Demick's witnesses move from various degrees of loyalty to varying degrees of disillusion as the Soviet Union's collapse prompts a horrendous famine that drives people to sell their meagre goods to buy from a newly emerging black market (often filled with Western aid produce) or to cook grass instead of rice. One of her witnesses, a doctor, is confronted with the disappearance of basic supplies and an expectation that she add to her 12 hour day with time picking herbs for medicine in the mountains. Electricity - the spread of which was a genuine advance in North Korea - is rationed to an hour a day. Big Brother meanwhile starts a campaign to spread a message extolling the delights of 'two meals a day' instead of three, though getting one is a challenge even for the starving children at the infant school.
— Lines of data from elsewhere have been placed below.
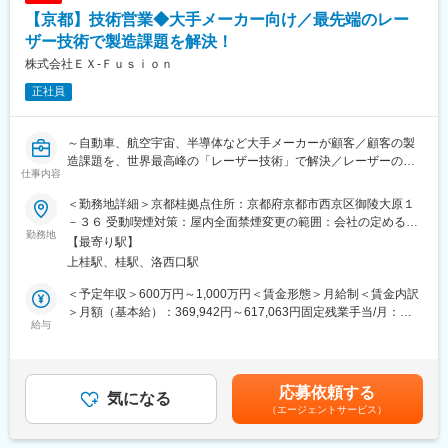
圧倒的な専門性を身につけることが可能です。
【京都】技術営業◆大手メーカー向け／最先端のレー
【業績好調の背景】販売網を活かした営業を行うため、営業先が
◎事業拡大フェーズのため、自ら考え、提案し、事業を前に進め
安定しています。上場して知名度を上げることにより、よりスム
ザー技術で製造課題を解決！
る経験を積むことができます。
ーズ
株式会社ＥＸ‐Ｆｕｓｉｏｎ
に営業活動が行えるような状態を実現し、更なる成長を目指しま
変更の範囲：会社の定める業務
正社員
す。
■期待する役割：
～自動車、航空宇宙、半導体など大手メーカーが顧客／顧客の製
現在、当社では数年後のIPOを目標に業務に取り組んでいます。今
造課題を、世界最高峰の「レーザー技術」で解決／レーザーの専
回ご入社いただく方にはIPOに向けて又IPO後においても中心とな
仕事内容
門知識は入社後にキャッチアップ可能／エンジニア出身の方も歓
って実務を推進していただきたいと考えております。
迎！～
＜勤務地詳細＞京都桂拠点住所：京都府京都市西京区御陵大原１
■当社の特徴：
－３６ 受動喫煙対策：屋内全面禁煙変更の範囲：会社の定める事
当社は、最先端のレーザー技術を活用し、自動車、航空宇宙、半
勤務地
電話設備の販売店として京都で創業した後、情報通信機器の販売
業所（リモートワーク含む）
【最寄り駅】
導体など、日本のモノづくりをリードする大手メーカーに対し
からインターネットサービスなど、時代の要請に応じて常にお客
上桂駅、桂駅、洛西口駅
て、最適な加工ソリューションを提供しています。
様のニーズにもとづいたサービスを半世紀以上にわたり展開して
お客様が抱える「生産性を上げたい」「新しい素材を加工した
まいりました。現在は、国内の電力関連事業にも参入しており
＜予定年収＞600万円～1,000万円＜賃金形態＞月給制＜賃金内訳
い」といった高度な要望に対し、当社の技術シーズを掛け合わせ
「ITと電力の総合商社」を自負するに至っております。
＞月額（基本給）：369,942円～617,063円固定残業手当/月：
て最適な解決策を提案するのが、今回募集する「技術営業」のミ
給与
多くの新電力各社が厳しい状況のなか、当社は自社で発電所を運
130,058円～216,937円（固定残業時間45時間0分/月）超過した時
ッションです。
営し市場からの調達と自社発電による供給をコントロールするこ
間外労働の残業手当は追加支給＜月給＞500,000円～834,000円
単に決まった製品を売るのではなく、顧客の課題をヒアリング
とで電力事業においても安定した収益をあげています。
（一律手当を含む）＜昇給有無＞有＜残業手当＞有＜給与補足＞※
し、社内の研究開発チームとタッグを組んで「オーダーメイドの
また、グループ会社を通じてバイオマス発電所×次世代型園芸施設
経験、能力、前職給与を考慮し、当社規定により決定します。賃
応募依頼する
解決策」を形にしていきます。
気になる
を運営。年間240トンのパプリカ栽培を通じてバイオマス発電所
金はあくまでも目安の金額であり、選考を通じて上下する可能性
（エージェントサービス）
の特徴であるカーボンニュートラルに加え、より環境に配慮した
があります。月給(月額)は固定手当を含めた表記です。
■業務内容：
カーボンマイナス（カーボンネガティブ）への取組など日本先駆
All the while the propaganda is strengthened about the evils of South Korea (for whom some rumours suggest the state is stockpiling food to feed its 'starving people' after reunification) and the USA. Some brave souls manage (at huge personal risk - state police can visit at any hour) to listen to South Korean radio, adjusting blocks on their sets to do so. Mrs Song, the once loyal party apparatchik, has her faith in the Leader dimmed by a request to provoke critiques of the regime - something likely to result in years in a labour camp with 200,000 other unfortunates - from her neighbours who turn silent in her presence. Gradually, we see people escaping into China - where they can be turned back by the Chinese - in a bid either to fly to Seoul on a false passport or to go by land to Mongolia where the country is more tolerant and will deport them to South rather than North Korea. Even reaching South Korea has its own difficulties as fraudsters find ways to relieve them of their $20,000 welcome money and adjusting to such a different world is difficult. There is also the guilt of leaving family behind to their unpleasant fate as unwitting relatives of defectors. This is a story that deserves the widest possible airing. Barbara Demick's book is as important in telling the personal story of North Korea as Jung Chang's was in taking us through the Chinese Cultural Revolution. It is a chilling, but essential read.

Thursday 1 April 2010

Lessons from Egypt

ASWAN - From today's Egyptian Gazette, an English-language daily in operation for 130 years, I bring news of how not to behave when the education minister pays a visit. Apparently, Zaki Badr, the education minister decided to pop in to a model school, El-Khulafaa el-Rashiudun preparatory school in Helwan, on Monday to see how things were going in the school recommended by his ministry. Finding the school empty of students and teachers, Mr Badr promptly ordered the staff to be transferred to 'remote educational facilities' accusing them of 'laxity and incompetence'. Now the 93 staff are staging a strike in protest at this 'humiliating decree'. Principal El-Khuli told the Gazette that he had been late himself because he had to attend a physiotherapy session, and complained that he had been given no money by the ministry. But Egyptian cynics say the minister should not have been surprised to find no learning going on in Halwen: Mohammed Amin of Al-Wafd said that most youngsters were now educated in privatre tuition centres (where parents pay the teachers to do the job that they should be doing in the state-funded schools!).